Okay, let me try to explain the plot: Martin (Colin Farrel) is an alcoholic Hollywood screenwriter having trouble writing his new movie, Seven Psychopaths (told you it was weird). He’s friends with Billy (Sam Rockwell) who supports himself by running a business with Hans (Christopher Walken) where they kidnap dogs, wait for the owners to post rewards and then return them (getttting weirder). But their latest kidnapping is the beloved dog of a high level gangster. Oh and there’s a masked killer running around murdering mid-to-high level mafia members. Oh and all this is interspersed with the tales of the psychopaths in Martin’s screenplay, some real, some imagined, some both.

Okay and that’s just the setup (it gets more complicated, ESPECIALLY when the 3rd act rolls around). But it all works, in a very weird way. A lot of the credit for it working has to go to the actors. Of course Sam Rockwell (IE, one of the most underappreciated actors working in Hollywood) turns in the best performance. He’s good when he’s being funny, good when he’s being creepy and GREAT when he’s somehow managing to be both. But everyone who’s seen Moon knows Sam Rockwell is a brilliant actor, what’s surprising is how much the others do. Colin Farrel has always been a better character actor than a leading man, but he really shines in this movie, having been given the opportunity to do both. And Christopher Walken, who has usually played parodies of himself, actually dials it back for the most part here, to what is probably one of his best performances in years.

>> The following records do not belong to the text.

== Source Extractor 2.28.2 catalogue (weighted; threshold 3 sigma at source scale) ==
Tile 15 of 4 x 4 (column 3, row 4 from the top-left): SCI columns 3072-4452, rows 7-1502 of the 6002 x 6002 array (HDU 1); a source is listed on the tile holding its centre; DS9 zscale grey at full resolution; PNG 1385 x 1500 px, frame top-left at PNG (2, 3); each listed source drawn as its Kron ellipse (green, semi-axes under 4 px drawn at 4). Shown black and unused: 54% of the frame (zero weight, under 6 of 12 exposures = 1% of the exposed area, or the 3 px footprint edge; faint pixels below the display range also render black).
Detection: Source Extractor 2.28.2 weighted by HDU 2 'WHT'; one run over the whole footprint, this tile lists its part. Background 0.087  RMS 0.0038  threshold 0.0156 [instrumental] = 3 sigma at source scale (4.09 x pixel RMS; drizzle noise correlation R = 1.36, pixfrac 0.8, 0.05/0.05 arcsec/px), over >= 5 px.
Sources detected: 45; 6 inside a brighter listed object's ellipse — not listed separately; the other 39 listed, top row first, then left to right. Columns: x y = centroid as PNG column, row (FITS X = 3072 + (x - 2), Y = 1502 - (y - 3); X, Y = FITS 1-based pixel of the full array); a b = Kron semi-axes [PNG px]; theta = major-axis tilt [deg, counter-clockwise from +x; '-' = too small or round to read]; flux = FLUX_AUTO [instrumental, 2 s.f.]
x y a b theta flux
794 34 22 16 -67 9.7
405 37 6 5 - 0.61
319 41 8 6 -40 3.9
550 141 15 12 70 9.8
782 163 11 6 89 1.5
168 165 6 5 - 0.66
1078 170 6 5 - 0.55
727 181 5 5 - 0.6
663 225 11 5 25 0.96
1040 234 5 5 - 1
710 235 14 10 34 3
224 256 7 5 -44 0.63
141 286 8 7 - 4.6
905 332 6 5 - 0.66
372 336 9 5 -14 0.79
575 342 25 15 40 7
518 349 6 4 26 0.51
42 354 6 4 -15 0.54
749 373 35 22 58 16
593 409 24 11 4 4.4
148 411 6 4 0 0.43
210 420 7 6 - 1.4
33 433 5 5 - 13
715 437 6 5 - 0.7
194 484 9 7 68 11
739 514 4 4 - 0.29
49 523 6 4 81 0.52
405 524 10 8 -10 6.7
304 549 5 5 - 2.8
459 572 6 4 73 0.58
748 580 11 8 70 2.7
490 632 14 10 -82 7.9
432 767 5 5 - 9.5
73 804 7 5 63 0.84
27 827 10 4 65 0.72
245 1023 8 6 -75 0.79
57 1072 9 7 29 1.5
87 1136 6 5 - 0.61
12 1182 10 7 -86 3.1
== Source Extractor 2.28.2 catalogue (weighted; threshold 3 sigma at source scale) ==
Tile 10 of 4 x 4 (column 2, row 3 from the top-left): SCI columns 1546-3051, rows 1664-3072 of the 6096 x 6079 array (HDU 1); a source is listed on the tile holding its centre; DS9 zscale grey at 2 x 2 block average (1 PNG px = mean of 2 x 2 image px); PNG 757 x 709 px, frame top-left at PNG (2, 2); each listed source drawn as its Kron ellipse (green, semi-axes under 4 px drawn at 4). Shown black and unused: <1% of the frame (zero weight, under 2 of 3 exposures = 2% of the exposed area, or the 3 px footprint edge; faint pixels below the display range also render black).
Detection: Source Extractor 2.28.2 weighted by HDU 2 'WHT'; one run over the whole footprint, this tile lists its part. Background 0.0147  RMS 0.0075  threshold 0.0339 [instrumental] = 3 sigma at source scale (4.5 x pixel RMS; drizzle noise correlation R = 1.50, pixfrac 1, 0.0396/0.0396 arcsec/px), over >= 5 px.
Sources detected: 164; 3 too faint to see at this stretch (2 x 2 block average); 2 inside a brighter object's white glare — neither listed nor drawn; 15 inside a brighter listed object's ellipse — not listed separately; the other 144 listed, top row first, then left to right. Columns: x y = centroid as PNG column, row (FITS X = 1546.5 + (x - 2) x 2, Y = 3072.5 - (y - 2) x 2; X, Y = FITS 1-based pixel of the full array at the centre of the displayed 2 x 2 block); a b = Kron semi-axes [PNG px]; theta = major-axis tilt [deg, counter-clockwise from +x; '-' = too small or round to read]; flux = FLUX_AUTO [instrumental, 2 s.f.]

The script is subtle and nuanced, and I want to spend some time talking about it’s genre deconstruction and how it turns out to parody and discuss the tropes and clichés of a certain genre by the end…but I can’t. Because the genre being deconstructed (and the WAY it ends up being deconstructed) are major spoilers and I don’t want to ruin your enjoyment of them.

The direction is unique, in it’s way, especially the way it holds on certain shots for a long time, and how it intersperses dream sequences and flashbacks. Unfortunately it’s also where the movie gets its only major flaw, an inability to keep a consistent tone. Put simply, the movie is playing both the dark aspect AND the comedy aspect all the way to the hilt, and certain comedy scenes directly after dark scenes (and vice versa) occasionally grate. Still, it manages to find it’s groove part way through the 2nd act and holds it rather nicely.

Honestly, this movie was a pleasant surprise. It’s not the most sophisticated meta-narrative I’ve seen this year, but it’s an interesting one, and a great showcase for a group of talented people. It’s not perfect, but it’s a good smart dark comedy, a genre we don’t see enough of. Recommended. See you next time.

Elessar is a 22 year old Alaskan born cinephile and he wonders why the female characters are in the advertising: They’re barely in the movie.